[Saved data entries]
◆ ◆ ◆

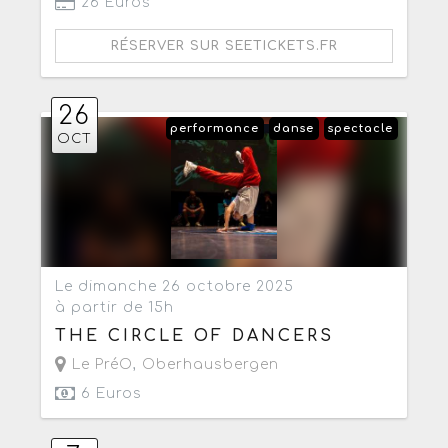
26 Euros
RÉSERVER SUR SEETICKETS.FR
26
performance
danse
spectacle
OCT
Le dimanche 26 octobre 2025
à partir de 15h
THE CIRCLE OF DANCERS
Le PréO
,
Oberhausbergen
6 Euros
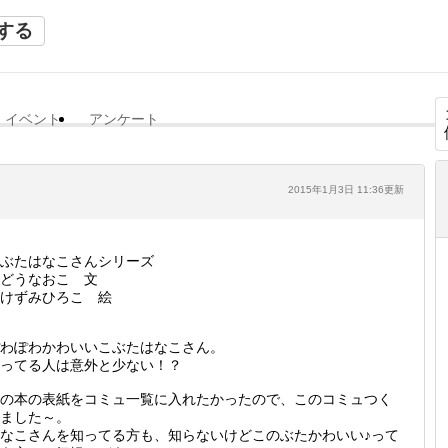
する
イベント
アンケート
2015年1月3日 11:36更新
ぶたはなこさんシリーズ
どうなおこ 文
けずみひろこ 絵
わぽわかわいいこぶたはなこさん。
ってる人は意外と少ない！？
の本の表紙をコミュ一覧に入れたかったので、このコミュつく
ました～。
なこさんを知ってる方も、知らないけどこのぶたかわいい♪って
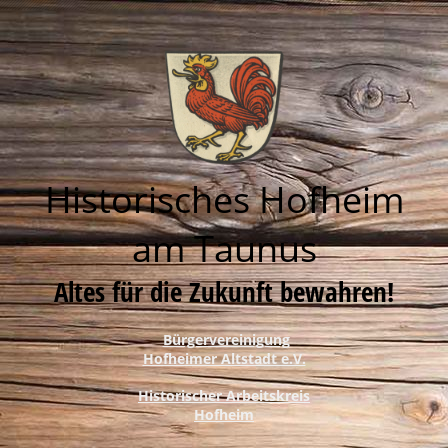
Historisches Hofheim
am Taunus
Altes für die Zukunft bewahren!
Bürgervereinigung
Hofheimer Altstadt e.V.
Historischer Arbeitskreis
Hofheim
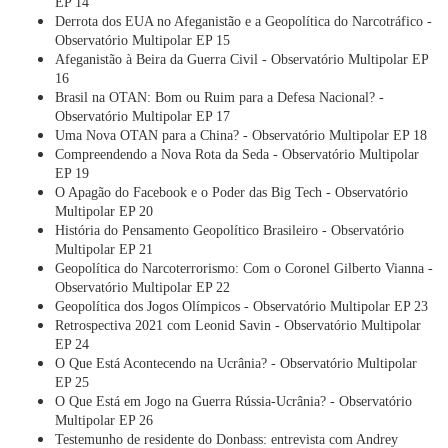
EP 14
Derrota dos EUA no Afeganistão e a Geopolítica do Narcotráfico -
Observatório Multipolar EP 15
Afeganistão à Beira da Guerra Civil - Observatório Multipolar EP
16
Brasil na OTAN: Bom ou Ruim para a Defesa Nacional? -
Observatório Multipolar EP 17
Uma Nova OTAN para a China? - Observatório Multipolar EP 18
Compreendendo a Nova Rota da Seda - Observatório Multipolar
EP 19
O Apagão do Facebook e o Poder das Big Tech - Observatório
Multipolar EP 20
História do Pensamento Geopolítico Brasileiro - Observatório
Multipolar EP 21
Geopolítica do Narcoterrorismo: Com o Coronel Gilberto Vianna -
Observatório Multipolar EP 22
Geopolítica dos Jogos Olímpicos - Observatório Multipolar EP 23
Retrospectiva 2021 com Leonid Savin - Observatório Multipolar
EP 24
O Que Está Acontecendo na Ucrânia? - Observatório Multipolar
EP 25
O Que Está em Jogo na Guerra Rússia-Ucrânia? - Observatório
Multipolar EP 26
Testemunho de residente do Donbass: entrevista com Andrey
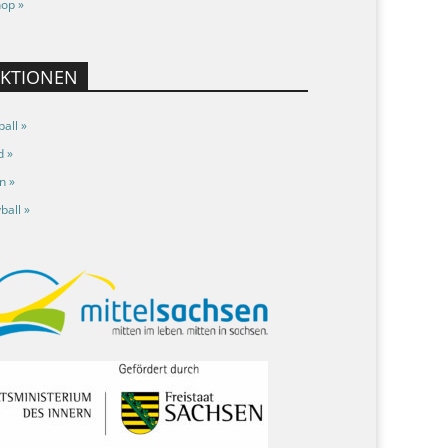
op »
EKTIONEN
all »
d »
n »
ball »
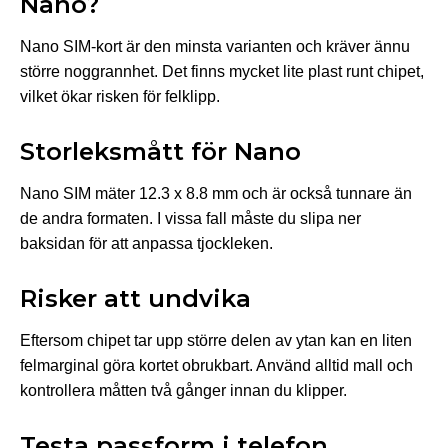
Nano?
Nano SIM-kort är den minsta varianten och kräver ännu
större noggrannhet. Det finns mycket lite plast runt chipet,
vilket ökar risken för felklipp.
Storleksmått för Nano
Nano SIM mäter 12.3 x 8.8 mm och är också tunnare än
de andra formaten. I vissa fall måste du slipa ner
baksidan för att anpassa tjockleken.
Risker att undvika
Eftersom chipet tar upp större delen av ytan kan en liten
felmarginal göra kortet obrukbart. Använd alltid mall och
kontrollera måtten två gånger innan du klipper.
Testa passform i telefon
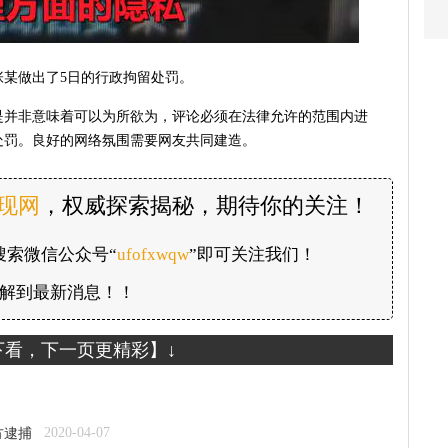
张某做出了5日的行政拘留处罚。
是并非意味着可以为所欲为，评论必须在法律允许的范围内进
处罚。良好的网络氛围需要网友共同建造。
发现网
，权威探索揭秘，期待你的关注！
搜索微信公众号“
ufofxwqw
”即可关注我们！
解到最新消息！！
下看，下一页更精彩】↓
2020-04-07
方逮捕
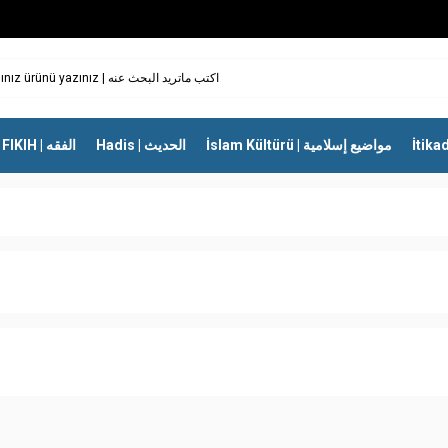
İslam Kültürü | مواضيع إسلامية
Hadis | الحديث
FIKIH | الفقه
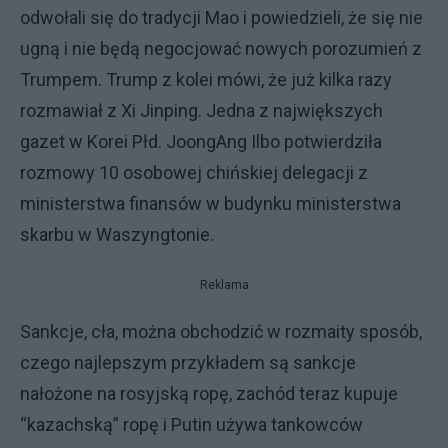
odwołali się do tradycji Mao i powiedzieli, że się nie
ugną i nie będą negocjować nowych porozumień z
Trumpem. Trump z kolei mówi, że już kilka razy
rozmawiał z Xi Jinping. Jedna z największych
gazet w Korei Płd. JoongAng Ilbo potwierdziła
rozmowy 10 osobowej chińskiej delegacji z
ministerstwa finansów w budynku ministerstwa
skarbu w Waszyngtonie.
Reklama
Sankcje, cła, można obchodzić w rozmaity sposób,
czego najlepszym przykładem są sankcje
nałożone na rosyjską ropę, zachód teraz kupuje
“kazachską” ropę i Putin używa tankowców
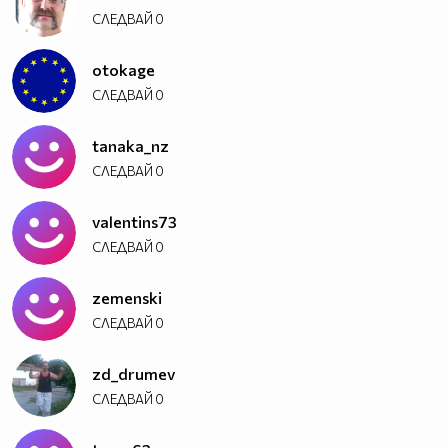
СЛЕДВАЙ
0
otokage
СЛЕДВАЙ
0
tanaka_nz
СЛЕДВАЙ
0
valentins73
СЛЕДВАЙ
0
zemenski
СЛЕДВАЙ
0
zd_drumev
СЛЕДВАЙ
0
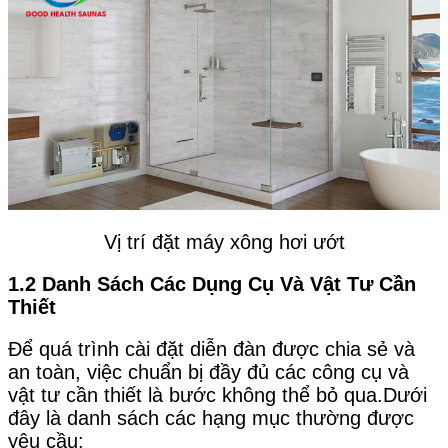
Vị trí đặt máy xông hơi ướt
1.2 Danh Sách Các Dụng Cụ Và Vật Tư Cần
Thiết
Để quá trình cài đặt diễn đàn được chia sẻ và
an toàn, việc chuẩn bị đầy đủ các công cụ và
vật tư cần thiết là bước không thể bỏ qua.Dưới
đây là danh sách các hạng mục thường được
yêu cầu:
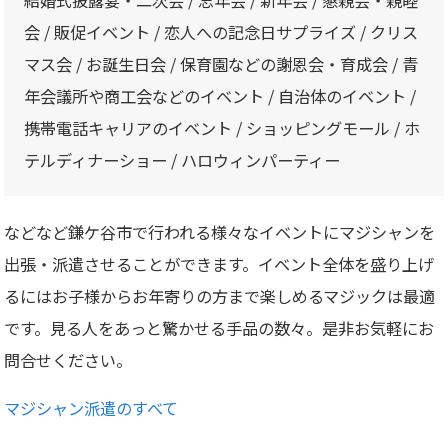
会 / 販促イベント / 恋人への記念日サプライズ / クリス
マス会 / お誕生日会 / 保育園などの謝恩会・育成会 / 青
年会議所や商工会などのイベント / 自治体のイベント /
携帯電話キャリアのイベント / ショッピングモール / ホ
テルディナーショー / ハロウィンパーティー
などなど鎌ケ谷市で行われる様々なイベントにマジシャンを
出張・派遣させることができます。イベント全体を盛り上げ
るにはお子様からお年寄りの方まで楽しめるマジックは最適
です。見る人をあっと驚かせる手品の数々。是非お気軽にお
問合せください。
マジシャン派遣のすべて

◆ ◆ ◆

If a line in the entries above holds the word "được", count it; then report the total alone.

● **Finished task**:
2